Global Economics

Cracking Down on Ringtone Swindles


The EC says some Web sites trick customers seeking just a single ringtone into buying long-term subscriptions

The European Commission will on Thursday (17 July) announce that it will launch inquiries into ringtone websites across Europe, as a result of an initial investigation that found that many are tricking consumers into expensive subscriptions when they thought they were downloading a single ringtone for free.

It has checked some 500 websites offering mobile phone services such as ringtones and wallpapers—images to be displayed on-screen—in all EU states as well as Norway and Iceland, and has found that 80 percent of them need to be investigated further "for suspected breaches of EU consumer rules."
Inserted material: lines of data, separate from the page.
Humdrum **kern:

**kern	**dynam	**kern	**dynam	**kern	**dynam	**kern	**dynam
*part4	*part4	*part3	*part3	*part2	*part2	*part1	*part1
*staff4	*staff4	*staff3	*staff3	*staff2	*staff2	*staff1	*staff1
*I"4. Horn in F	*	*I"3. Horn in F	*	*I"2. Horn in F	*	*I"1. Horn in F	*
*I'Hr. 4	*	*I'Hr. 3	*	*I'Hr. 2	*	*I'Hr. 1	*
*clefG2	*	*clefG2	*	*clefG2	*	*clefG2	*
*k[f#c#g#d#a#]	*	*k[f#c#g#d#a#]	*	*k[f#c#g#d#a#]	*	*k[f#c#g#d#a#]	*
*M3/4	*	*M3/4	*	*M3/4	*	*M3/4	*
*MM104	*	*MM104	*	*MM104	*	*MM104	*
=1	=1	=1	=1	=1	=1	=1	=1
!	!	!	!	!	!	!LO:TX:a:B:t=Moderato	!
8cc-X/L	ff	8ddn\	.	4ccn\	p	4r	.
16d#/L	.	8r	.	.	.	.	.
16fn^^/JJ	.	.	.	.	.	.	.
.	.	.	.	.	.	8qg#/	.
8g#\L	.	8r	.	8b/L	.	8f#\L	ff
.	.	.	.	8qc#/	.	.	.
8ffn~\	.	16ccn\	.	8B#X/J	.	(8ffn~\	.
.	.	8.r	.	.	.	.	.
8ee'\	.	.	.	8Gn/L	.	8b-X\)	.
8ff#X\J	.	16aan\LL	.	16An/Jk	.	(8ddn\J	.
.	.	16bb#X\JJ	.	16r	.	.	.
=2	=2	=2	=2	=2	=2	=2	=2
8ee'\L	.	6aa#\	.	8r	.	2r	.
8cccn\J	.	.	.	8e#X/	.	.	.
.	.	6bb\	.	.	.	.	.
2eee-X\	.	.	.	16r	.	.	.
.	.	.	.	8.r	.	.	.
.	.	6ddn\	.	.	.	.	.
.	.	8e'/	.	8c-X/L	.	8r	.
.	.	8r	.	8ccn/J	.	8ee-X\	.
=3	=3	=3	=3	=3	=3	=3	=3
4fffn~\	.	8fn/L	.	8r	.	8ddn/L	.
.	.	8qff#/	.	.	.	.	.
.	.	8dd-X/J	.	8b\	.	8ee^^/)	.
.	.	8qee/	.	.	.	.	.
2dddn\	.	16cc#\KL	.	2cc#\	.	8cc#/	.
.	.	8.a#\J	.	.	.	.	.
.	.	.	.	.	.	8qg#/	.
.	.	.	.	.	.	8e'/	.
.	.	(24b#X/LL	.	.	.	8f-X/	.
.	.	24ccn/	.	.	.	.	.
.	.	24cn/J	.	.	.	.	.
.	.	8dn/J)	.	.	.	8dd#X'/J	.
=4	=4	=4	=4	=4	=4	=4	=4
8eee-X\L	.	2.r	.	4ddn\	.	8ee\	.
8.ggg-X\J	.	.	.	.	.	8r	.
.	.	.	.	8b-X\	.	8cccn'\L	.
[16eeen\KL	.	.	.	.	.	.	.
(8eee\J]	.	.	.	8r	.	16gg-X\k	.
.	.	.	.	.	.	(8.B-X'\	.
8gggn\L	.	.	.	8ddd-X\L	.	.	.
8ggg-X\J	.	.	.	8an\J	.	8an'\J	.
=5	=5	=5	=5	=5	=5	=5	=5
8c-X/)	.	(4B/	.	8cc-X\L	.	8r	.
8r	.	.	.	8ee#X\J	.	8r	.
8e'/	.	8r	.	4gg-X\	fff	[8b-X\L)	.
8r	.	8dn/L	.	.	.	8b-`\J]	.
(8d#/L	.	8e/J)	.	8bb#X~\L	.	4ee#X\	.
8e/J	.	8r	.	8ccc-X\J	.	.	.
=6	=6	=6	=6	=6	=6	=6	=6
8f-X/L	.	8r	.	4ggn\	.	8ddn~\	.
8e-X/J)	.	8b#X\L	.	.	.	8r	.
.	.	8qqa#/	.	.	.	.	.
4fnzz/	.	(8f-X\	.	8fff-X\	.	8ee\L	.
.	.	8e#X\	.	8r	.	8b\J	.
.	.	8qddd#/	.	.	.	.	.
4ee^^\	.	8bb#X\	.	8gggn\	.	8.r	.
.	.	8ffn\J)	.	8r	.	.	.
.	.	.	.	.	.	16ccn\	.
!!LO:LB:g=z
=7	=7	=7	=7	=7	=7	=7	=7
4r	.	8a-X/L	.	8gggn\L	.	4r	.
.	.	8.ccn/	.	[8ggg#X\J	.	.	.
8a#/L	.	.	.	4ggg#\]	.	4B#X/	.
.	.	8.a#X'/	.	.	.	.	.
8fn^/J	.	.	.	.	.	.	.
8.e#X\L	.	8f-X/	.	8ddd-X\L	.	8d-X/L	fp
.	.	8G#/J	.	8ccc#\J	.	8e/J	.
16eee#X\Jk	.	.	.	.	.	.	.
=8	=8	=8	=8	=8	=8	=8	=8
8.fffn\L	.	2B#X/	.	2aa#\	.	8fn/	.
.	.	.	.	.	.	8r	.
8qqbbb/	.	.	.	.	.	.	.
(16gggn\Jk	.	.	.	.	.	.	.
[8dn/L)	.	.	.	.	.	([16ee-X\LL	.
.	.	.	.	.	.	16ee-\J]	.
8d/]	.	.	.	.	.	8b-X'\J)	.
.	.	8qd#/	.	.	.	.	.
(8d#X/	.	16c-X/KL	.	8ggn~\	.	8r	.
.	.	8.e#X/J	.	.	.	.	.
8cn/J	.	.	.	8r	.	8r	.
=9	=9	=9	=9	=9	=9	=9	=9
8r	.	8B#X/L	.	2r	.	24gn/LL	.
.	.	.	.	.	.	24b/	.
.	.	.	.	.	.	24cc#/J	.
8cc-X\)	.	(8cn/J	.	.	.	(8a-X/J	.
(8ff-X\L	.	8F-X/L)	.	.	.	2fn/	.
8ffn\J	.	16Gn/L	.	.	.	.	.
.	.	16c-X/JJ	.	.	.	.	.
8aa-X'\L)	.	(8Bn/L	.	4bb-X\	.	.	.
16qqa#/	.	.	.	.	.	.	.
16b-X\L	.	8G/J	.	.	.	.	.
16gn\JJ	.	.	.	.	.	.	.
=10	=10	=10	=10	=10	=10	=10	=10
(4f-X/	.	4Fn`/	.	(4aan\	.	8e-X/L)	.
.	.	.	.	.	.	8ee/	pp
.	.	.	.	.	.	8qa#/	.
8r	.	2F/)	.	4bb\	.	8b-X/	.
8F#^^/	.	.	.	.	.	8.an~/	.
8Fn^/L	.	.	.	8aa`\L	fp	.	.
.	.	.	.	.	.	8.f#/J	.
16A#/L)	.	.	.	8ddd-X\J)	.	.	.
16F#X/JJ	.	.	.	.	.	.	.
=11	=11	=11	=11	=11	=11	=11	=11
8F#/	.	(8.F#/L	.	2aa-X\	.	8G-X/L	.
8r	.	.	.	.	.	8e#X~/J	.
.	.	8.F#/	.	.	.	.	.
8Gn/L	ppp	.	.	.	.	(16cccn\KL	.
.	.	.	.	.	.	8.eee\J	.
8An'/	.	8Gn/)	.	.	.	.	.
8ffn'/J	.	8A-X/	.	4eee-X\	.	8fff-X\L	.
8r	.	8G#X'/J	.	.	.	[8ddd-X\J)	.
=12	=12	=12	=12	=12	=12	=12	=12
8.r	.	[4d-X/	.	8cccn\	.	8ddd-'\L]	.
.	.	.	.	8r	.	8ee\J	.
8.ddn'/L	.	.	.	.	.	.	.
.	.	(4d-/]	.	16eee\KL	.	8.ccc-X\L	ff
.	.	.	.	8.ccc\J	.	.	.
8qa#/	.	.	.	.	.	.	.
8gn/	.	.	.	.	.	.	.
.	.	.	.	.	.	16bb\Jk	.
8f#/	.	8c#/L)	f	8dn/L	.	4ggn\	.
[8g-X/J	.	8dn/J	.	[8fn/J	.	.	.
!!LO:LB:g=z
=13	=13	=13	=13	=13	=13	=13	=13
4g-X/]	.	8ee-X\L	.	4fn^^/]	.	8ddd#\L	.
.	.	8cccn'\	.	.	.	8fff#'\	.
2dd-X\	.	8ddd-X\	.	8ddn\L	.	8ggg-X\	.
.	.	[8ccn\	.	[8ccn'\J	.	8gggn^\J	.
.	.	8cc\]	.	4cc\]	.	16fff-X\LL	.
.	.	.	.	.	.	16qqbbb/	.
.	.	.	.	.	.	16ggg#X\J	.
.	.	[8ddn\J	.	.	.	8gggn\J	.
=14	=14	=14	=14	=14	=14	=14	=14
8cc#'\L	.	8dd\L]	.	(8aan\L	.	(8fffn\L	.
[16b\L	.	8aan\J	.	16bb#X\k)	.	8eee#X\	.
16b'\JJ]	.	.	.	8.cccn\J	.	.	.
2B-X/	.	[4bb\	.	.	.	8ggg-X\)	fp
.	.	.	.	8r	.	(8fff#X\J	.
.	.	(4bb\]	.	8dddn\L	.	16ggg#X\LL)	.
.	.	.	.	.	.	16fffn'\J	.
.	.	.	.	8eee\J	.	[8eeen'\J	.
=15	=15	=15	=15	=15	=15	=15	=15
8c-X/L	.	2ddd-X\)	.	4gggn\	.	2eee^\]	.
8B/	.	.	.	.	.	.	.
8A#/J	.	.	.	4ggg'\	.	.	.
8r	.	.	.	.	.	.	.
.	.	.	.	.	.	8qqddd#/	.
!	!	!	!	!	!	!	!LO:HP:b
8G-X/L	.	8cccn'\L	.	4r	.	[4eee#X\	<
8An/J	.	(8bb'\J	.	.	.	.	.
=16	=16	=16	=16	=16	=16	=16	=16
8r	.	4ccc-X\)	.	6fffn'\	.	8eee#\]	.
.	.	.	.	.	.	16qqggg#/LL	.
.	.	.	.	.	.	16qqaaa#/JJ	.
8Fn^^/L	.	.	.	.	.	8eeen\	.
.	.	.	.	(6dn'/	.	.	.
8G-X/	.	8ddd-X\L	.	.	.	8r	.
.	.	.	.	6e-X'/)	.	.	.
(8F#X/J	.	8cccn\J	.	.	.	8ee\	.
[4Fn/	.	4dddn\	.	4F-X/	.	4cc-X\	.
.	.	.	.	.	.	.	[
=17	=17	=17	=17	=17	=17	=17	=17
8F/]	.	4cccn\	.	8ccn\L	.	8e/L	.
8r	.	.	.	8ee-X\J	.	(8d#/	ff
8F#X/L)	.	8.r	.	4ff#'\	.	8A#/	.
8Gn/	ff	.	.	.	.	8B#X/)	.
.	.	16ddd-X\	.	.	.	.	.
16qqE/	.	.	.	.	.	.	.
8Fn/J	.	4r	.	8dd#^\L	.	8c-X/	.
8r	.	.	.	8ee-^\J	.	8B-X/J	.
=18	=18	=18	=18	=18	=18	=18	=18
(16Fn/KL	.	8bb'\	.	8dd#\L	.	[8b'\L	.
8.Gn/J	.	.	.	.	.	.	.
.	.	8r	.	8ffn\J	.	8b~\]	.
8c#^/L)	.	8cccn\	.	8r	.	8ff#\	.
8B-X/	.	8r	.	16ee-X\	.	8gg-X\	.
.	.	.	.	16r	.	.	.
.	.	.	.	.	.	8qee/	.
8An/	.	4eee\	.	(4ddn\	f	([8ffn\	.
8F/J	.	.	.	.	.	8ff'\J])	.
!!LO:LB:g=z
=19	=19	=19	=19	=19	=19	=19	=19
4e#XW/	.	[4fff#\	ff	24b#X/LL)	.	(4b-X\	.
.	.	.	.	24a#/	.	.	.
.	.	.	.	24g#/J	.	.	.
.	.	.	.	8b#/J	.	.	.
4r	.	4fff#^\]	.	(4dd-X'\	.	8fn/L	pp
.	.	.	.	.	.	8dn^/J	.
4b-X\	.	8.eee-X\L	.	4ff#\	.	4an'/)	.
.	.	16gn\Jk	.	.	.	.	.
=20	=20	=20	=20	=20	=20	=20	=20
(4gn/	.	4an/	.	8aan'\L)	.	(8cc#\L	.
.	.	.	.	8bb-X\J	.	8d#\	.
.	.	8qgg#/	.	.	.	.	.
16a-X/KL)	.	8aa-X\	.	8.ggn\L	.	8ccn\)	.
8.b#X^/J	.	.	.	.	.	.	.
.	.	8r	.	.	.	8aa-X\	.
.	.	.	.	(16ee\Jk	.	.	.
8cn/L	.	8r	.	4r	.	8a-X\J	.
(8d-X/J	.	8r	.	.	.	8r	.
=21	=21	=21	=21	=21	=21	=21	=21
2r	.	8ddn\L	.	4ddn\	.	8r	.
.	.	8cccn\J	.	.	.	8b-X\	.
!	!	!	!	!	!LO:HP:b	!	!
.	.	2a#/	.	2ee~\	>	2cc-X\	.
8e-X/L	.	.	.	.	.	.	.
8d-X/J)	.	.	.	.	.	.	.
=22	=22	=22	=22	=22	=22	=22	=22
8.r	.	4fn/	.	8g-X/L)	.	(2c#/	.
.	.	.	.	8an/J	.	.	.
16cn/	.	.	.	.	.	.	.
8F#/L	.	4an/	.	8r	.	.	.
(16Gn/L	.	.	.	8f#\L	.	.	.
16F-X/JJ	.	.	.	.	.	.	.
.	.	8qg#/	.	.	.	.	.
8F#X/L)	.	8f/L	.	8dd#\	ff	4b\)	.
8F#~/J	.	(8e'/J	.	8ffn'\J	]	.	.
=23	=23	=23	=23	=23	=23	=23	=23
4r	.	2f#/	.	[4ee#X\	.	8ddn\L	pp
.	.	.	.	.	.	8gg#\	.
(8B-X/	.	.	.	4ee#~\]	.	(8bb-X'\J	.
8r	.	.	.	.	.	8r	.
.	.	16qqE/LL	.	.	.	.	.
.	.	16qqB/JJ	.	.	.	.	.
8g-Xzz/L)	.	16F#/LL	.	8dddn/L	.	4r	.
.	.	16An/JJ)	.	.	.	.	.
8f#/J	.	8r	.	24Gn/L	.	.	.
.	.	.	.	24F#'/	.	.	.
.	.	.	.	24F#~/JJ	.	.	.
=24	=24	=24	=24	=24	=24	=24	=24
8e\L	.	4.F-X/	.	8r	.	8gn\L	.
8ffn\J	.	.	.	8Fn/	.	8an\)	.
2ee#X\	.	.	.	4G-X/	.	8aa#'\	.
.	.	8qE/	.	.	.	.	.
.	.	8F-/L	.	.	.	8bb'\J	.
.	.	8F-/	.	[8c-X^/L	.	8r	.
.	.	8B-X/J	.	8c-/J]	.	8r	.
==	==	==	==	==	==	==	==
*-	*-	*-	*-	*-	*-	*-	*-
Some websites offered unclear price information, not including taxes. Others were "hiding key information in very small print", and did not provide required contact details.

Additionally, some portals lure customers into long-term contracts by offering "free" tunes; and many people thought they were buying a single ringtone, while they were in fact signing up to subscriptions, the commission found.

"Far too many people are failing victim to costly surprises from mysterious charges, fees and ringtone subscriptions they learn about for the first time when they see their mobile phone bill."

"There will be a Europe-wide enforcement action to track down each of these traders," EU consumer commissioner Meglena Kuneva stated in announcing the investigation.

Children are the main "victims" of such websites. Some 50 percent of them were found to be targetting a young public, notably by using cartoon or well known TV characters.

"We need to get a clear message out, particularly to teenagers and children: Be on your guard! It's all about the small print!," commissioner Kuneva said.

The UK, the Czech Republic and Romania had the highest number of checked websites, while in 10 member states — Denmark, Spain, Cyprus, Latvia, Lithuania, Hungary, Malta, Portugal, Finland and Sweden — all checked websites will need further investigation.

The initial commission inquiry took place from the 2 to 6 June and, following its findings, national authorities are now to contact the companies responsible for the websites, asking them to correct the irregularities.

Those companies that fail to comply may face fines or be forced to close their websites.

The national authorities are to report back to the commission in the first half of 2009.